Carbon balance of an intensively grazed temperate pasture in two climatically contrasting years
Mudge, P.L., Wallace, D.F., Rutledge, S., Campbell, D.I., Schipper, L.A. & Hosking, C.L. (2011). Carbon balance of an intensively grazed temperate pasture in two climatically contrasting years. Agriculture, Ecosystems & Environment, 144(1), 271-280.
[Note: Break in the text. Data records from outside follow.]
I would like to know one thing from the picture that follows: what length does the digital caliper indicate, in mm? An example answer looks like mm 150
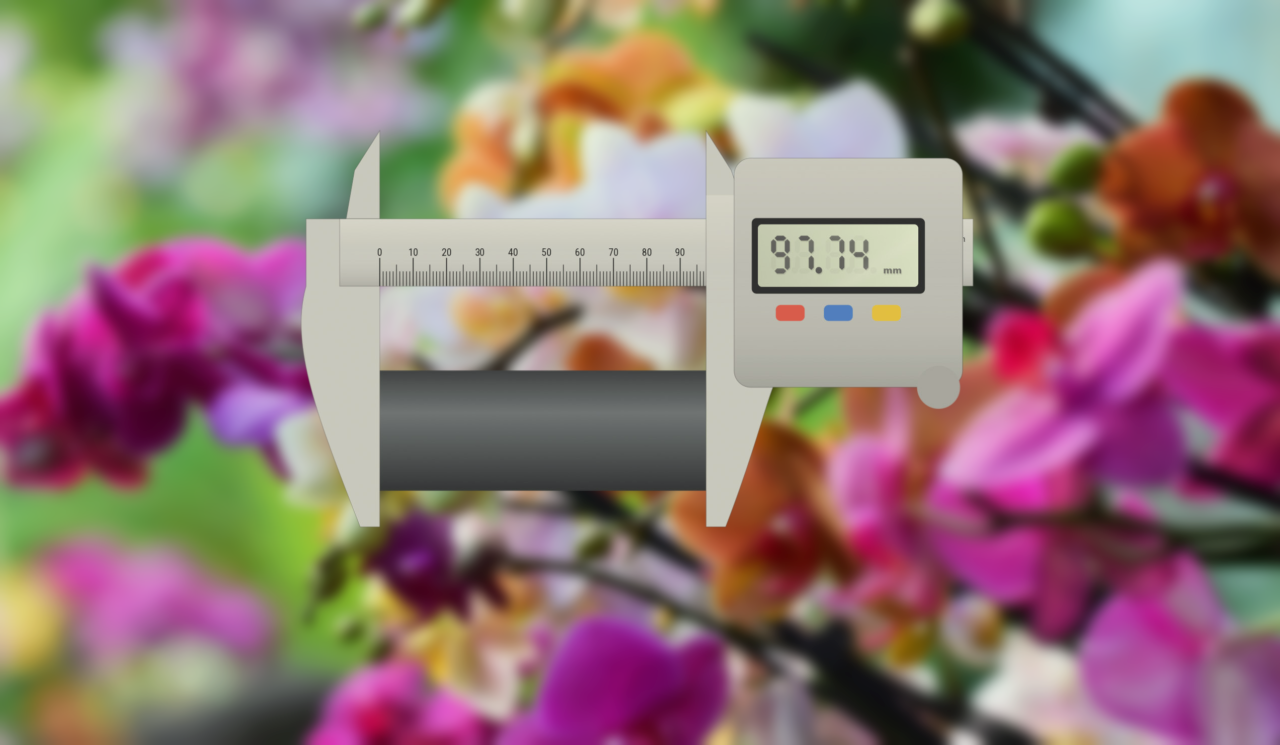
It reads mm 97.74
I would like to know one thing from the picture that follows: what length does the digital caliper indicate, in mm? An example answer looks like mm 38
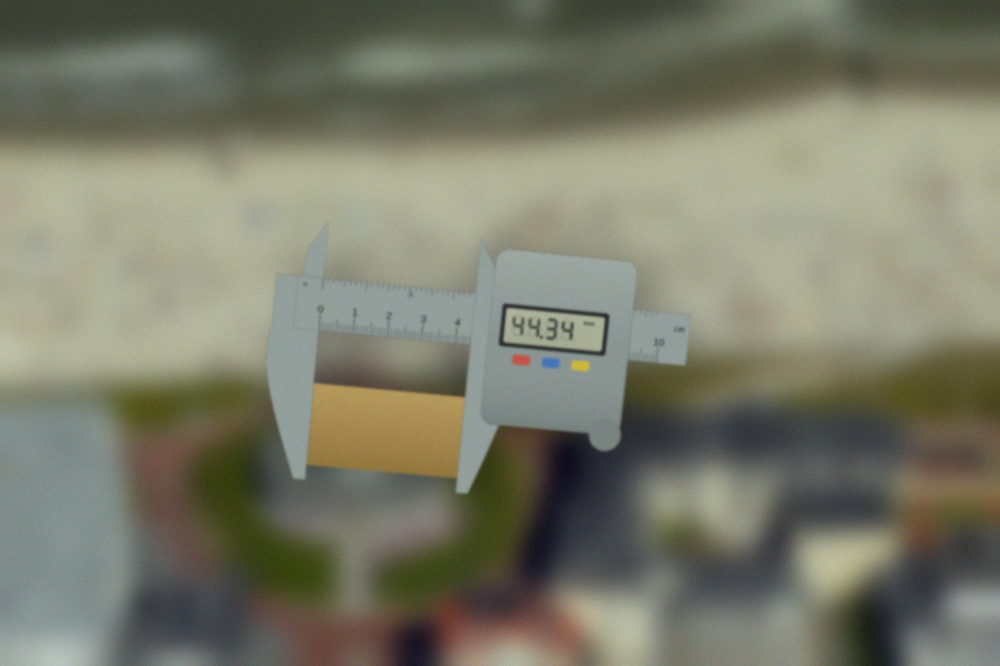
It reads mm 44.34
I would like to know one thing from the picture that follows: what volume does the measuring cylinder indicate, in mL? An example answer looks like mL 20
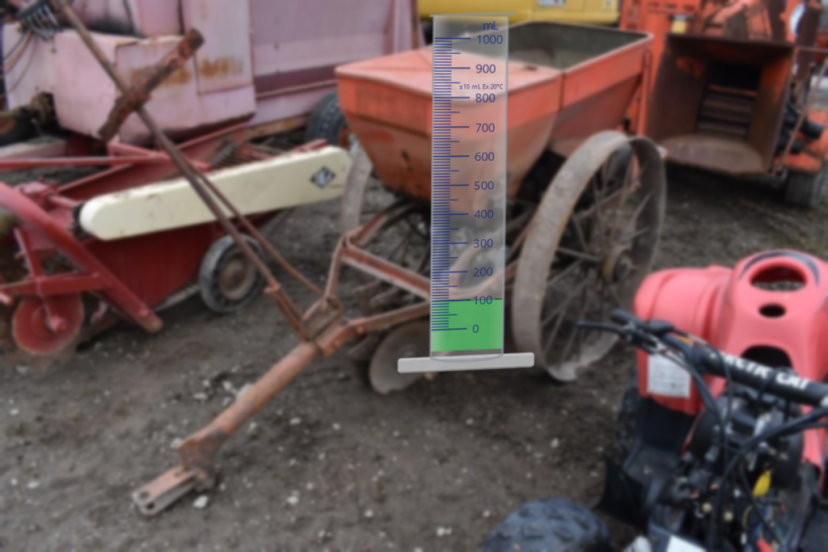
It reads mL 100
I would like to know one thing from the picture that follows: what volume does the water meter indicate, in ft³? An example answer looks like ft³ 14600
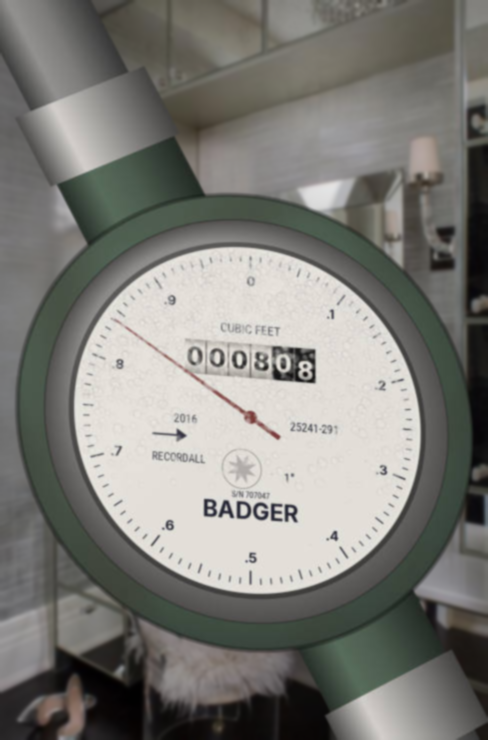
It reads ft³ 807.84
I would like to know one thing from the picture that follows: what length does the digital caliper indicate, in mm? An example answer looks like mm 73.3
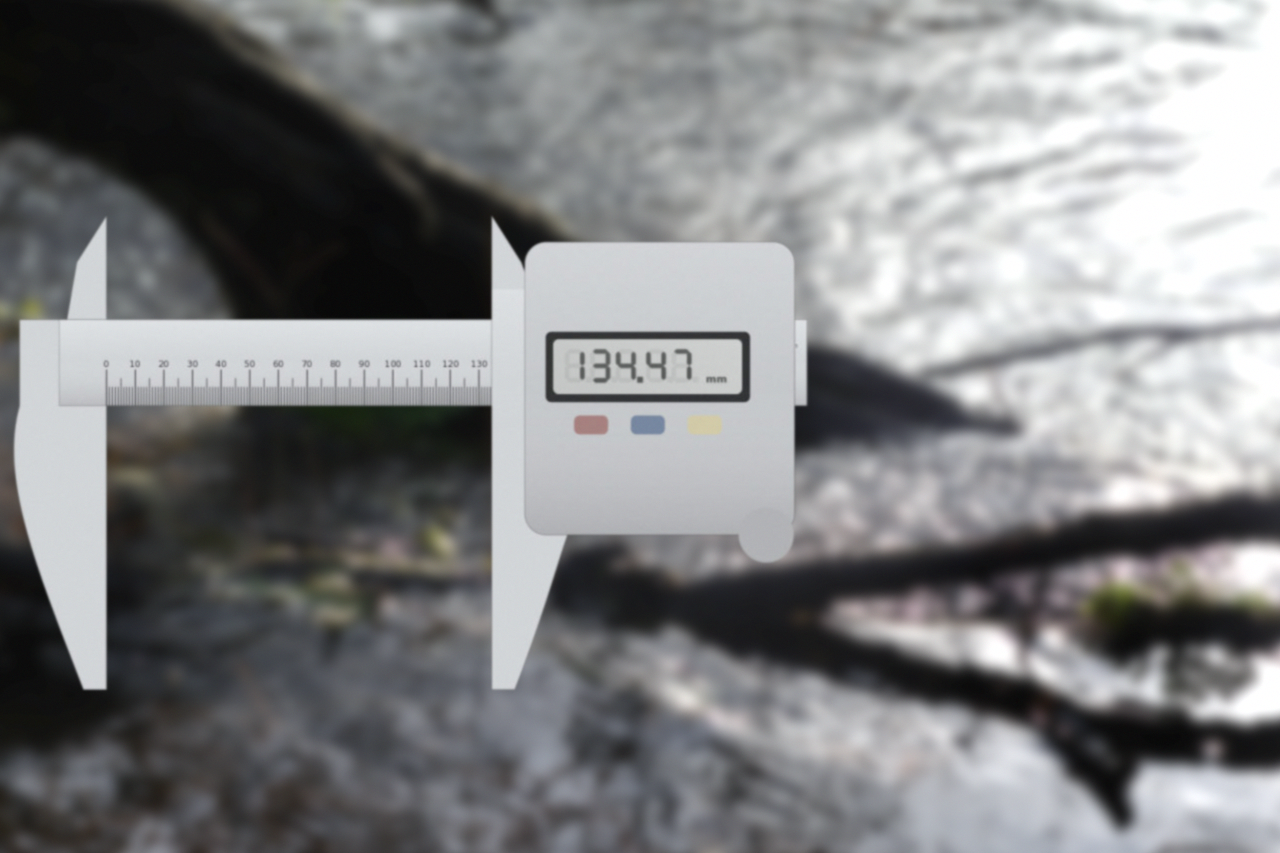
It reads mm 134.47
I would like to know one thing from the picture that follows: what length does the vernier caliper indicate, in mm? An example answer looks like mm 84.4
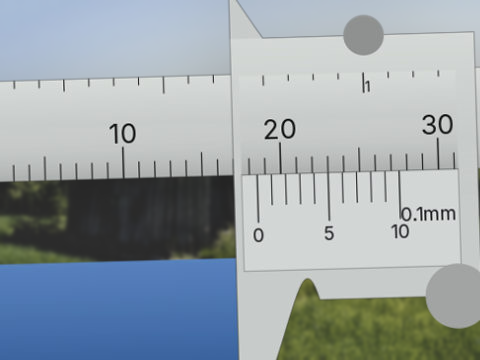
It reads mm 18.5
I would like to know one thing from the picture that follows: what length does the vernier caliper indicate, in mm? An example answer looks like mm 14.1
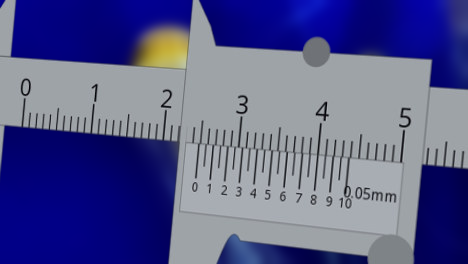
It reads mm 24.8
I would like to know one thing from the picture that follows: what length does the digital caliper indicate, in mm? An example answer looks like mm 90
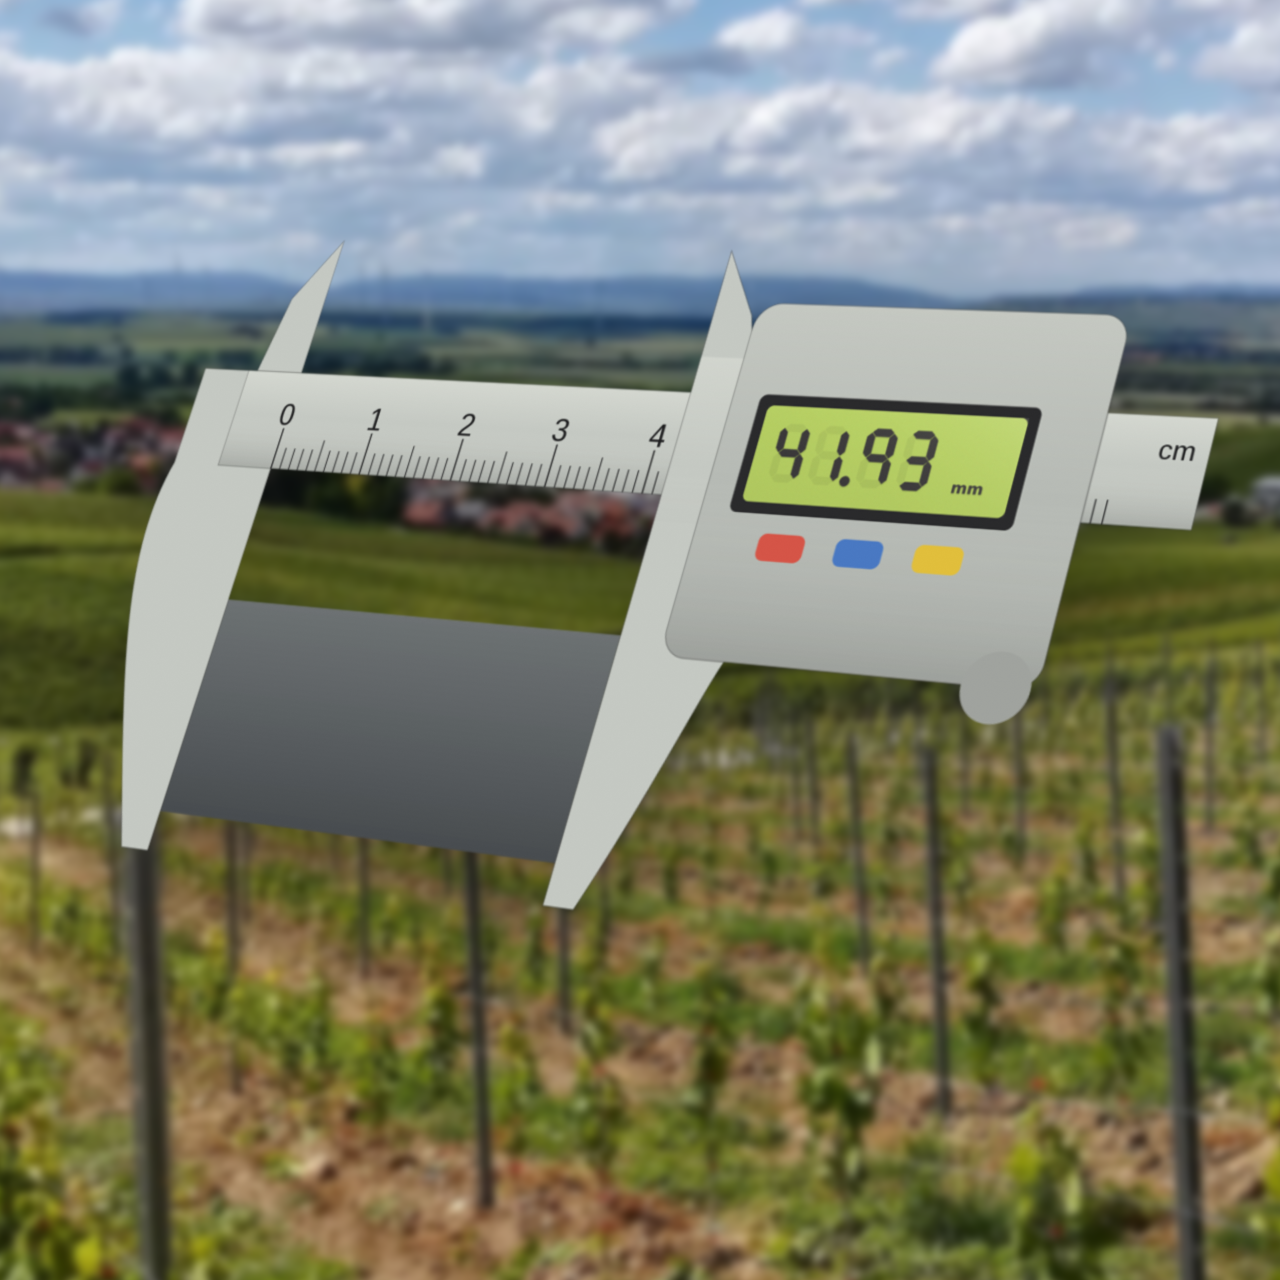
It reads mm 41.93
Permanent Research Commons link: https://hdl.handle.net/10289/5855
Grazed grasslands occupy 26% of the earth's ice free land surface and are therefore an important component of the global C balance. In New Zealand, pastoral agriculture is the dominant land use and recent research has shown that soils under intensive dairy pastures have lost large amounts of carbon (∼1000 kg C ha⁻¹ y⁻¹) during the past few decades. The objective of this research was to determine the net ecosystem carbon balance (NECB) of an intensively grazed dairy pasture in New Zealand. Net ecosystem CO₂ exchange (NEE) was measured using an eddy covariance (EC) system from 1 January 2008 to 31 December 2009. Other C imports (feed) and exports (milk, methane, leaching, and harvested biomass) were calculated from farm production data and literature values. During 2008 there was a one in 100 year drought during summer/autumn, which was followed by a very wet winter. There were no prolonged periods of above or below average rainfall or soil moisture in 2009, but temperatures were consistently lower than 2008. The severe summer/autumn drought during 2008 caused a loss of CO₂ to the atmosphere, but annual NEE remained negative (a CO₂ sink, −1610 ± 500 kg C ha⁻¹), because CO₂ lost during the drought was regained during the winter and spring. The site was also a net CO₂ sink during 2009 despite the colder than usual conditions (−2290 ± 500 kg C ha⁻¹). Including C imports and exports in addition to CO₂ exchange revealed that the site was a C sink in both years, with a NECB of 590 ± 560 kg C ha⁻¹ in 2008, and 900 ± 560 kg C ha⁻¹ in 2009. The C sequestration found in this study is in agreement with most other Northern Hemisphere EC studies of grazed pastures on mineral soils, but is not consistent with the large C losses reported for soils under dairy pastures throughout New Zealand. In the current study (like many other EC studies) the influence of climatic conditions and management practices on the annual C balance was only semi-quantitatively assessed. An extended period of EC measurements combined with modelling is required to more accurately quantify the effect of different climatic conditions on the annual C balance, and the influence of different management practices needs to be quantified using specifically designed studies (such as paired EC towers), so that practices which minimise C losses and maximise C sequestration can be identified.